時文正駕著馬車急速追來,突然見路邊的樹上飛過一隻銀色的大鳥,他還沒看清,他騰地就被擊飛了。
他下意識地驚叫一聲,才發現自己能說話了。
「上去追谷雋他們……」
時文掉在了地上,他正愕然自己為什麼沒受傷,就聽到風離的聲音,抬頭一看,那銀色的大鳥已經落在馬上,雙腿一夾,以自己的騎術帶了馬就向旁邊的樹林深處駛去。
時文坐在地上,只看到風離狠狠地揮鞭,似要將自己的憤怒都發洩在馬上似的,他不由打了個冷噤,這樣的怒火要是對明月,她受得了嗎?
還沒等他想清楚,馬車已經消失在樹林裡,被樹影黑暗罩住了。
時文抬頭看看清冷的月亮,才感覺秋天的寒意,他打了個冷噤,跑步去追谷雋他們了。
沒跑多遠,就遇到了拉馬回來找他的谷雋,兩人只交換了一個眼色,誰也沒問誰什麼,就上馬去追大部隊了。
風離將馬車趕到了樹林深處的一塊空地上,才勒住了馬。
他跳下馬,一把撕開了馬車的簾帳,藉著月光,他看到了躺在馬車上,早已經被顛簸得人和棉被分離的明月。
她已經神志不清,上身露在外面,手還緊緊地抓住棉被。
風離看到她緊咬著牙,口中一股股地溢著鮮血,血順著口角流出來,淌到了她的脖頸上,胸上……

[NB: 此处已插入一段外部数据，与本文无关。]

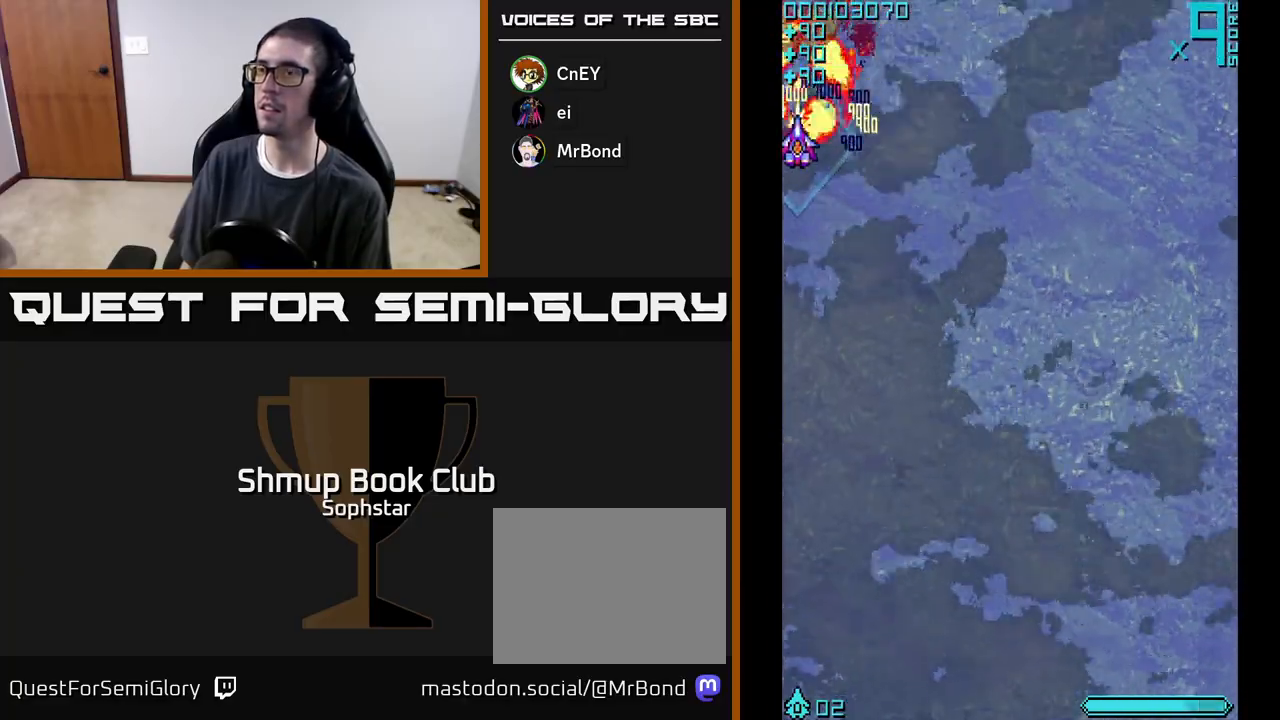
{"buttons": ["A", "DPAD_DOWN", "DPAD_RIGHT"], "left_stick": "center", "events": [[117, "DPAD_RIGHT", "down"]]}
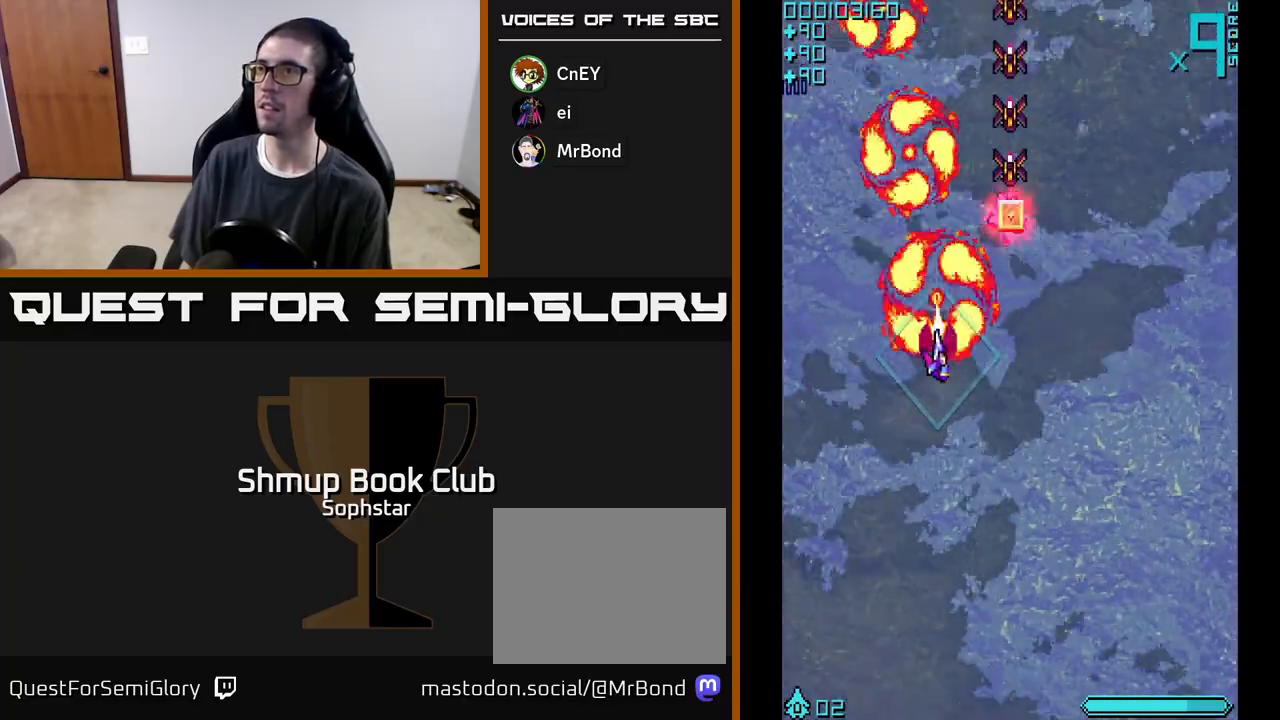
{"buttons": ["A", "DPAD_UP"], "left_stick": "center", "events": [[33, "A", "up"], [150, "DPAD_RIGHT", "up"], [233, "DPAD_RIGHT", "down"], [250, "A", "down"], [250, "DPAD_DOWN", "up"], [267, "DPAD_RIGHT", "up"], [283, "DPAD_UP", "down"]]}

她的身子還激烈地顫抖著,似乎痛苦已經到了難以忍受的地步……
風離一見之下,只覺得頭嗡地一聲,不知名的怒火騰地就衝滿了胸,讓他捏緊了拳,狠狠一拳擊向了旁邊的樹。樹咔嚓一聲斷了,就倒了過來,驚得馬跳躍了好幾步,才避開了倒下來的樹。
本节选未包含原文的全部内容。